Thought about Physiotherapy? It’ll be even easier to become one from next year when Wintec opens NZ’s third school of physiotherapy after AUT and Otago University.
Physiotherapists are often regarded as the MVP in the sports teams or the individual athlete they help. The reality is their job (and the people they help) extends well beyond the sports field into many other areas of our health.
Physios work with people of all ages, from all walks of life. One day they might be using physical therapy to help a child with disabilities, and next they will be helping an elderly person be more active or recover from an operation.
What do physiotherapists do?
Physios play a really important role in making sure everyone’s able to live healthy, happy lives. It can be a really fulfilling career.
They work with three main areas of the body: neuromuscular (brain and nervous system), musculoskeletal (soft tissues, joints and bones), and the cardiovascular and respirator systems (heart and lungs). Physios look at a patient’s body as a whole, instead of just focussing on a particular injury, and this is sometimes called a “holistic” approach.

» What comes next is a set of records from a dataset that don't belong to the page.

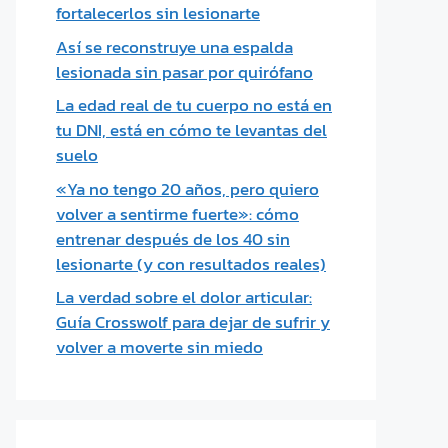
fortalecerlos sin lesionarte
Así se reconstruye una espalda
lesionada sin pasar por quirófano
La edad real de tu cuerpo no está en
tu DNI, está en cómo te levantas del
suelo
«Ya no tengo 20 años, pero quiero
volver a sentirme fuerte»: cómo
entrenar después de los 40 sin
lesionarte (y con resultados reales)
La verdad sobre el dolor articular:
Guía Crosswolf para dejar de sufrir y
volver a moverte sin miedo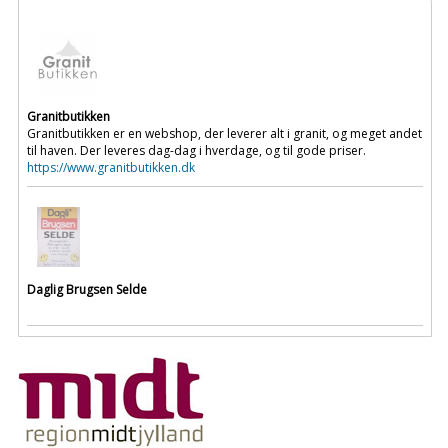
Granitbutikken
Granitbutikken er en webshop, der leverer alt i granit, og meget andet
til haven. Der leveres dag-dag i hverdage, og til gode priser.
https://www.granitbutikken.dk
Daglig Brugsen Selde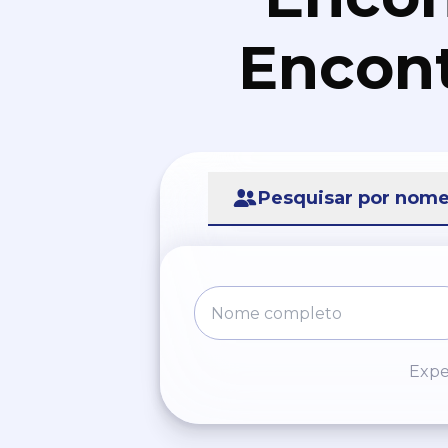
Encont
Pesquisar por nom
Expe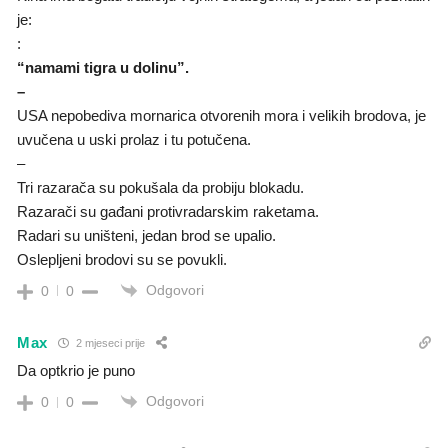
je:
:
“namami tigra u dolinu”.
–
USA nepobediva mornarica otvorenih mora i velikih brodova, je
uvučena u uski prolaz i tu potučena.
–
Tri razarača su pokušala da probiju blokadu.
Razarači su gađani protivradarskim raketama.
Radari su uništeni, jedan brod se upalio.
Oslepljeni brodovi su se povukli.
Odgovori
0
0
Max
2 mjeseci prije
Da optkrio je puno
Odgovori
0
0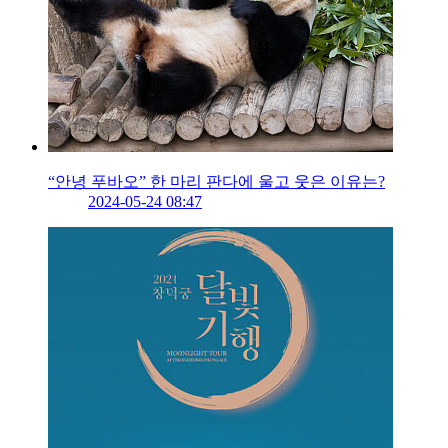
“안녕 푸바오” 한 마리 판다에 울고 웃은 이유는?
2024-05-24 08:47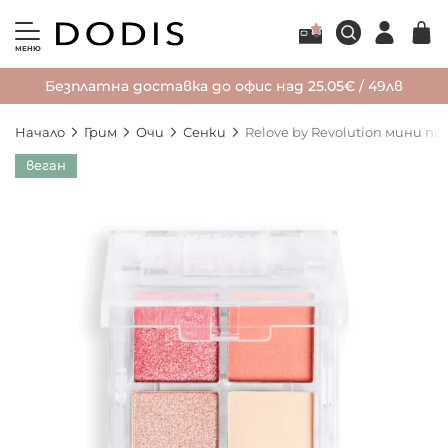
МЕНЮ
Безплатна доставка до офис над 25.05€ / 49лв
Начало
Грим
Очи
Сенки
Relove by Revolution мини па
Преминете
веган
към
края
на
галерията
на
изображенията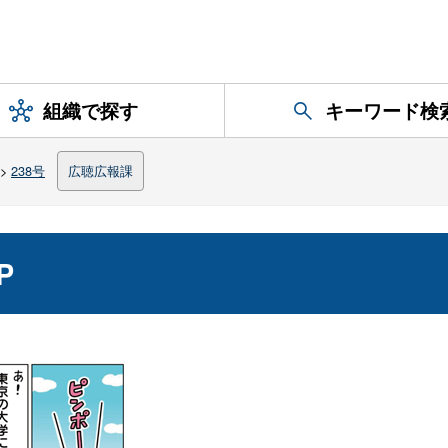
組織で探す
キーワード検
>
238号
広聴広報課
P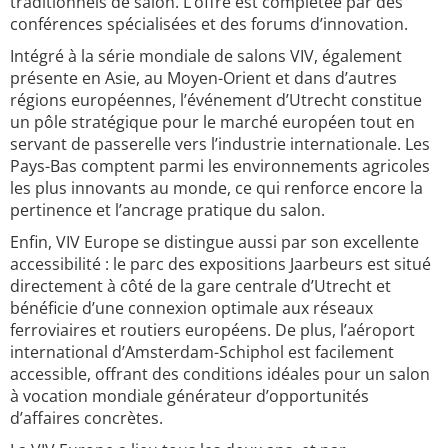
traditionnels de salon. L’offre est complétée par des
conférences spécialisées et des forums d’innovation.
Intégré à la série mondiale de salons VIV, également
présente en Asie, au Moyen-Orient et dans d’autres
régions européennes, l’événement d’Utrecht constitue
un pôle stratégique pour le marché européen tout en
servant de passerelle vers l’industrie internationale. Les
Pays-Bas comptent parmi les environnements agricoles
les plus innovants au monde, ce qui renforce encore la
pertinence et l’ancrage pratique du salon.
Enfin, VIV Europe se distingue aussi par son excellente
accessibilité : le parc des expositions Jaarbeurs est situé
directement à côté de la gare centrale d’Utrecht et
bénéficie d’une connexion optimale aux réseaux
ferroviaires et routiers européens. De plus, l’aéroport
international d’Amsterdam-Schiphol est facilement
accessible, offrant des conditions idéales pour un salon
à vocation mondiale générateur d’opportunités
d’affaires concrètes.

Another important part of the job is to educate people so they don’t get physical problems in the first place. They give advice about things like avoiding injuries, having better posture, or correct lifting and carrying techniques. About a third of physiotherapists are self-employed and work in private practice.
Wintec's new programme
Wintec’s new school of physiotherapy is the country’s first new programme in the discipline in 45 years and it’s a response to growing demand as the country’s population and health needs grow.
Wintec is set to offer four-year degree qualifications of Bachelor of Physiotherapy and the extended Bachelor of Physiotherapy (Honours). The Wintec programme has been developed in consultation with communities and local providers, and will support increased numbers of Māori and Pasifika students to enter the programme and qualify as physiotherapists.
What do you need?
NCEA Level 3 is required to enter tertiary training. Useful subjects to have studied include physical education, health, biology, chemistry and physics.
You need to get moving too. Interest in the new programme is expected to be very high and so enrolment for the first intake will close on 12 November 2018 for students intending to commence study in February 2019.